Flexibility Is the Enemy of Agility


One of the things that I noticed (and noted in my blog) in my past profession is that product and organizational flexibility – the ability to easily repurpose for other needs and uses – is a good thing in the short run, but often a bad thing in the long run.  How can this be?  Because the long run will often require fundamental changes to products and/or organizations, and the more that the existing product or system is “patched” to meet new needs, the greater the cultural, organizational, and experiential investment in the present system – not to mention the greater the gap between that and what’s going on elsewhere that will eventually lead to the need for a fundamental change.
There is one oncoming business strategy that reduces the need for such major, business-threatening transitions:  business agility.  Here the idea is to build both products and organizations with the ability for much more radical change, plus better antennae to the outside to stay as close as possible to changes in consumer needs.  But flexibility is in fact the enemy of agility:  patches in the existing product or organization exacerbate the “hard-coded” portions of it, making fundamental changes more unlikely and the huge costs of an entire do-over more inevitable.
As you can guess, I think that today’s global economy is extraordinarily flexible, and that is what camp 2 counts on to save the day.  But this very flexibility is the enemy of the agility that I believe we will find ourselves needing, if we are to avoid this kind of collapse of the economy and our food production.
But it’s a global economy – that’s part of its global Business/Legal-Bureaucracy flexibility.  So local or even regional collapses aren’t enough to do it.  Rather, if we fail to mitigate strongly, e.g., in an agile fashion, and create a sustainable global economy over the next 20 years, some time over the 20 years after that the average costs of increasing stresses from climate change put the global economy in permanent negative territory, and, unless fundamental change happens immediately after that, the virtuous circle of today’s economy turns into a vicious, accelerating circle of economic collapse.  And the smaller our economies become, the less we wind up spending on combating the ever-increasing effects of climate change.  At the end, we are left with less than half (and maybe 1/10th) the food sources and arable land, much of it in new extreme-northern areas with soil of lower quality, with food being produced under much more brutal weather conditions.  Or, we could by then have collapsed governmentally to such a point that we can’t even manage that.  It’s an existential threat.

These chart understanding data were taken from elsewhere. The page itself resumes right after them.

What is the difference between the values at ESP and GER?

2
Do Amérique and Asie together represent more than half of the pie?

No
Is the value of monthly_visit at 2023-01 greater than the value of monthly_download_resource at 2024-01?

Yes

Initial Thoughts On What to Do


Succinctly, I would put my thoughts under three headings:

1.       Governmental.  Governments must drive mitigation well beyond what they have done up to now in their Paris-agreement commitments.  We, personally, should place climate change at the top of our priority lists (where possible), reward commitments and implementation politically, and demand much more.

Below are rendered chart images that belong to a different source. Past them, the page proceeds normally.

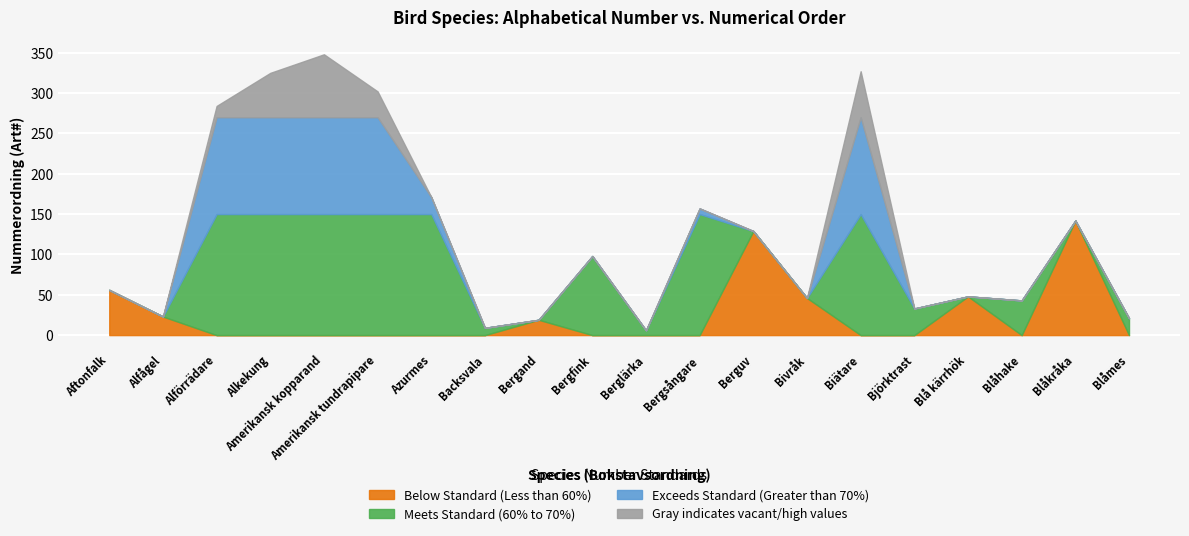

What position from the right is Azurmes?

14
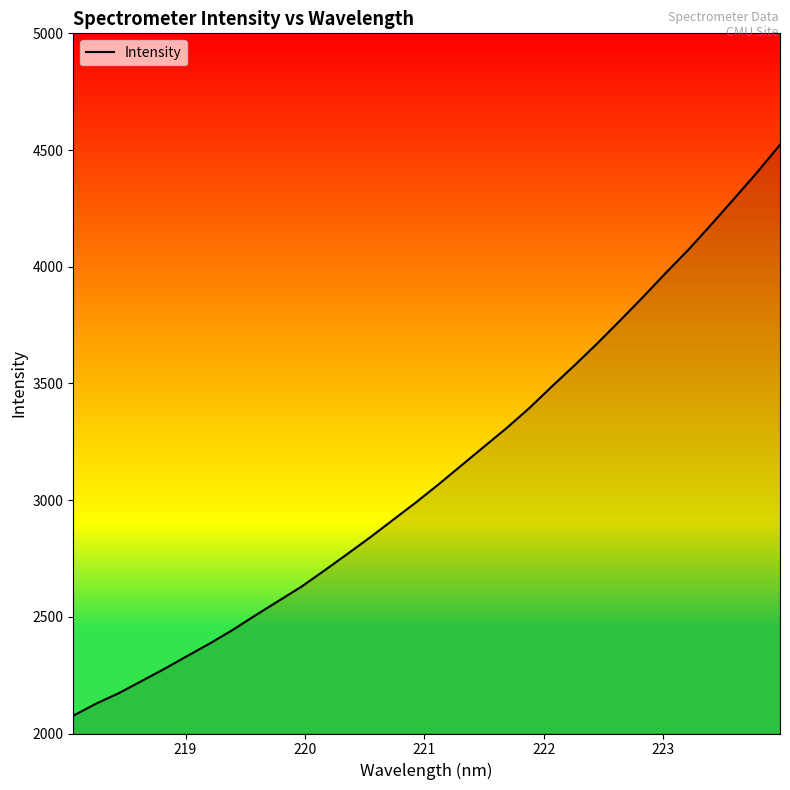

What is the smallest value displayed?

2076.3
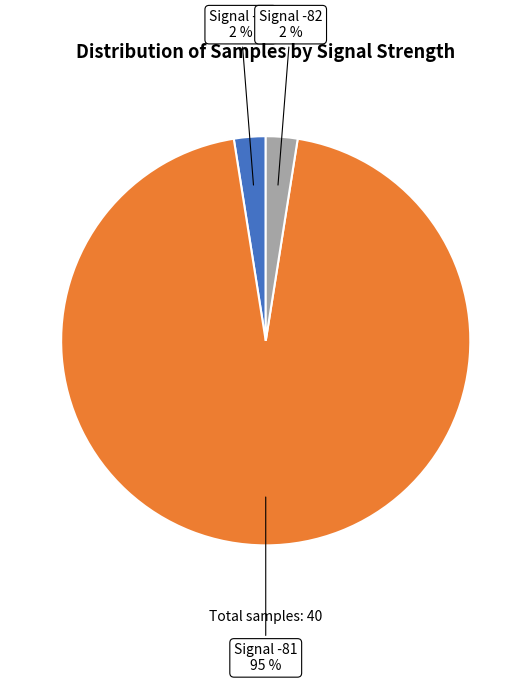

Does any single category account for the majority?

Yes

2.       Cultural.  Businesses, other organizations, and the media should be held accountable for promoting, or failing to promote, mitigation-targeted governmental, organizational, and individual efforts.  In other words, we need to create a new lifestyle.  There’s an interesting take on what a lifestyle like that would look like in Peter Kalmus’ “Being the Change”, which I hope to write about soon.

3.       Personal.  Simply as a matter of not being hypocrites, we should start to change our carbon “consumption” for the better.  Again, Kalmus’ book offers some suggestions.

Or, as Yoda would put it, “Do or do not.  There is no try.”  Because both Forces will be against you.